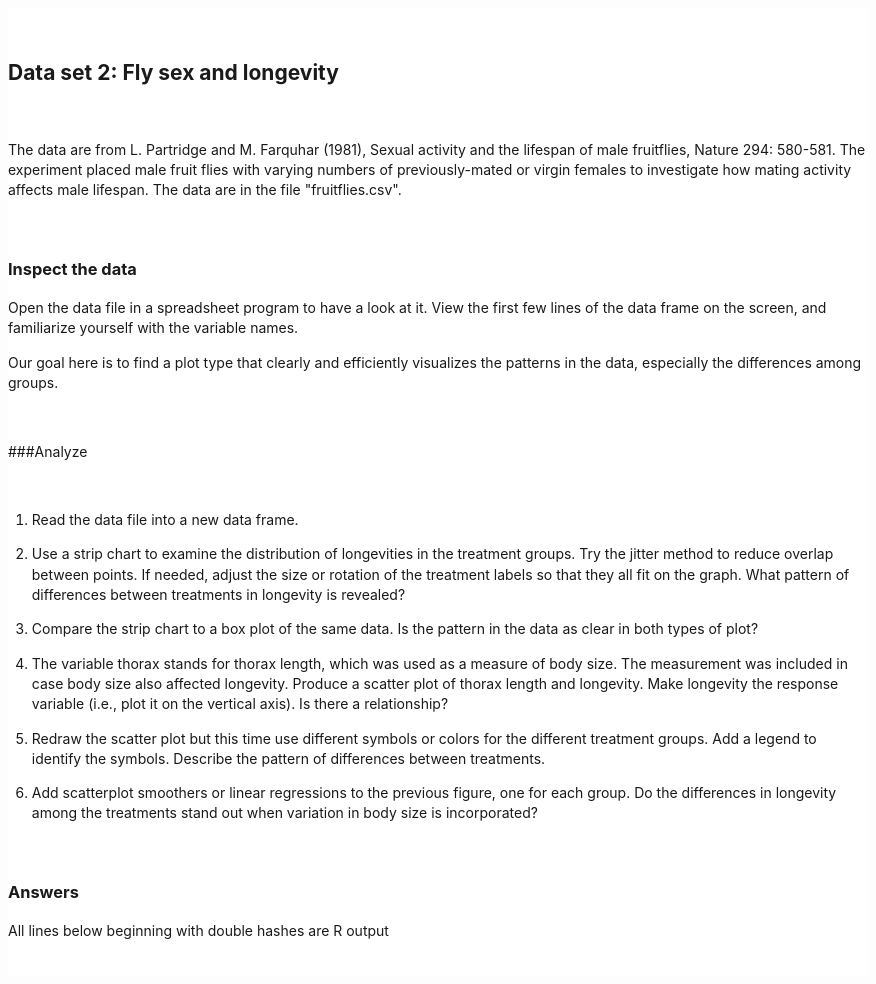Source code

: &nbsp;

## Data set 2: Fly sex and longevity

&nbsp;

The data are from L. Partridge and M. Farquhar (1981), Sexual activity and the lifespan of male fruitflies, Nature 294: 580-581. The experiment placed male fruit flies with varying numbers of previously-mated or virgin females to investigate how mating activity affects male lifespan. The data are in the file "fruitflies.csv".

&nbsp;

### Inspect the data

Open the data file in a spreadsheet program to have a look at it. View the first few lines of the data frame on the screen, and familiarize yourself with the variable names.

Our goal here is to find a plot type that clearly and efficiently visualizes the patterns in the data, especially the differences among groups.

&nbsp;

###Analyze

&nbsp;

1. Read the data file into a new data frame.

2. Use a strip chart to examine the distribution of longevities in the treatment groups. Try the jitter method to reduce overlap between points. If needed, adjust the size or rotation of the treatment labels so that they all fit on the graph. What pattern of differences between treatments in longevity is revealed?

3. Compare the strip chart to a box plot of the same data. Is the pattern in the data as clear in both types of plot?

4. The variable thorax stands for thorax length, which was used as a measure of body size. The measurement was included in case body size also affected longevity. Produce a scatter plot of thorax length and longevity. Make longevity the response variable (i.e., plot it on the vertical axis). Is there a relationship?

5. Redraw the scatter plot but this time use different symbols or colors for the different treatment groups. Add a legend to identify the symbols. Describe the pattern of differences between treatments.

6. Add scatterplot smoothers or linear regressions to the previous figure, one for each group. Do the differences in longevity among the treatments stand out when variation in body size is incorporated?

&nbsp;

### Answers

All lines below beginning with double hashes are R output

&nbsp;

---

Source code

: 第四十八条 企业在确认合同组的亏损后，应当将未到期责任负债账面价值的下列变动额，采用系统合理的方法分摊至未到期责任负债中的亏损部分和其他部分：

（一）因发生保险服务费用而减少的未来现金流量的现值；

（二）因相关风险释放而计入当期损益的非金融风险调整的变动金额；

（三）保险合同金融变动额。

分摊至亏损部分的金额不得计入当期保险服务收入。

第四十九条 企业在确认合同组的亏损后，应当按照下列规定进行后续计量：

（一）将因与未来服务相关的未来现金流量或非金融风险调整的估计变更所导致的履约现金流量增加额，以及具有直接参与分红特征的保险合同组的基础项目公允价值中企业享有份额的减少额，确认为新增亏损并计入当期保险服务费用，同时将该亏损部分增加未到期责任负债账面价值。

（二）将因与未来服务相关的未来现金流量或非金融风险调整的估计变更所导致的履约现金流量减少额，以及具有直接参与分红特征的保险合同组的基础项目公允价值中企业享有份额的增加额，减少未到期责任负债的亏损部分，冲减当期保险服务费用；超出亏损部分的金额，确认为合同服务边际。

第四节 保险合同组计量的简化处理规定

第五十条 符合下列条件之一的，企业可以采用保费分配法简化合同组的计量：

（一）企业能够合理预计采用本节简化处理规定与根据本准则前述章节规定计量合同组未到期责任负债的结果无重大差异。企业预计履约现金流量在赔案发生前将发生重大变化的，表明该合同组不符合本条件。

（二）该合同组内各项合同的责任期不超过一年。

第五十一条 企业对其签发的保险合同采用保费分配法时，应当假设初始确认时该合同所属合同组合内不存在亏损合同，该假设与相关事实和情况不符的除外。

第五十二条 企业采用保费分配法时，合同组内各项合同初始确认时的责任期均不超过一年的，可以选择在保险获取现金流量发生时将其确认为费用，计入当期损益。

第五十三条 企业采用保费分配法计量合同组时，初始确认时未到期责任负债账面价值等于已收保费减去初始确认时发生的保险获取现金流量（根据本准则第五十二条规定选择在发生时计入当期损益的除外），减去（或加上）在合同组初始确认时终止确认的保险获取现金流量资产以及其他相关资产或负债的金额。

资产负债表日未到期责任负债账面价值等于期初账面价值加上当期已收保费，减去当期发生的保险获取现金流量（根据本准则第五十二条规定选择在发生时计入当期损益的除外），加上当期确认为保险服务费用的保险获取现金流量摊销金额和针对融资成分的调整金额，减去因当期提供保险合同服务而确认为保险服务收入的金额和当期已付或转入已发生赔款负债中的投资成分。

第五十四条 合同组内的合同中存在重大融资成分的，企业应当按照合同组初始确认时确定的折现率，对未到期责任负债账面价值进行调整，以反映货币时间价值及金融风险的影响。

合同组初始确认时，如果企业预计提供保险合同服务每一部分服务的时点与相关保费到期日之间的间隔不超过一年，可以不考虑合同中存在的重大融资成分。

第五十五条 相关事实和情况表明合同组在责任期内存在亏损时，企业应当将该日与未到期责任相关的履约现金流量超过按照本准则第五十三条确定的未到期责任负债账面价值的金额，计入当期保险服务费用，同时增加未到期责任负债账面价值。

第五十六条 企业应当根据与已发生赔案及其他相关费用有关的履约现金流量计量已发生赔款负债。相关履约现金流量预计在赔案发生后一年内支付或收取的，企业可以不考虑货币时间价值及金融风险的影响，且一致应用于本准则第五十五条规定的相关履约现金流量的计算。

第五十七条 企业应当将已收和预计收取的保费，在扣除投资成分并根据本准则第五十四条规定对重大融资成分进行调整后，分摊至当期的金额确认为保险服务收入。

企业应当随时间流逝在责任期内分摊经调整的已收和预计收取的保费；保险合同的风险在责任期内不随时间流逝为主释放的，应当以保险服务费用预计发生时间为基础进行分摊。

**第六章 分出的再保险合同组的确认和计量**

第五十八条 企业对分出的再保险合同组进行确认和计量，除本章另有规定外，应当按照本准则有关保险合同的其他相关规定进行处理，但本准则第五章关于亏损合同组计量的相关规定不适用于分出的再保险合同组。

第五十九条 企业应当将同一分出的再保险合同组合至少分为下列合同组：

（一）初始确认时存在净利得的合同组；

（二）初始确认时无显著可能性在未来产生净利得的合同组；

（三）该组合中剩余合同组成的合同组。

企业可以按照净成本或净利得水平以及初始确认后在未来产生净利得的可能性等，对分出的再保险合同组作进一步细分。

# Aim of the task
Print, from the entries above, the line with "第五十六条 企业应当根据与已", the line with "企业可以按照净成本或净利得水" and all lines between them, exactly and with nothing else.

# Exercise response
第五十六条 企业应当根据与已发生赔案及其他相关费用有关的履约现金流量计量已发生赔款负债。相关履约现金流量预计在赔案发生后一年内支付或收取的，企业可以不考虑货币时间价值及金融风险的影响，且一致应用于本准则第五十五条规定的相关履约现金流量的计算。

第五十七条 企业应当将已收和预计收取的保费，在扣除投资成分并根据本准则第五十四条规定对重大融资成分进行调整后，分摊至当期的金额确认为保险服务收入。

企业应当随时间流逝在责任期内分摊经调整的已收和预计收取的保费；保险合同的风险在责任期内不随时间流逝为主释放的，应当以保险服务费用预计发生时间为基础进行分摊。

**第六章 分出的再保险合同组的确认和计量**

第五十八条 企业对分出的再保险合同组进行确认和计量，除本章另有规定外，应当按照本准则有关保险合同的其他相关规定进行处理，但本准则第五章关于亏损合同组计量的相关规定不适用于分出的再保险合同组。

第五十九条 企业应当将同一分出的再保险合同组合至少分为下列合同组：

（一）初始确认时存在净利得的合同组；

（二）初始确认时无显著可能性在未来产生净利得的合同组；

（三）该组合中剩余合同组成的合同组。

企业可以按照净成本或净利得水平以及初始确认后在未来产生净利得的可能性等，对分出的再保险合同组作进一步细分。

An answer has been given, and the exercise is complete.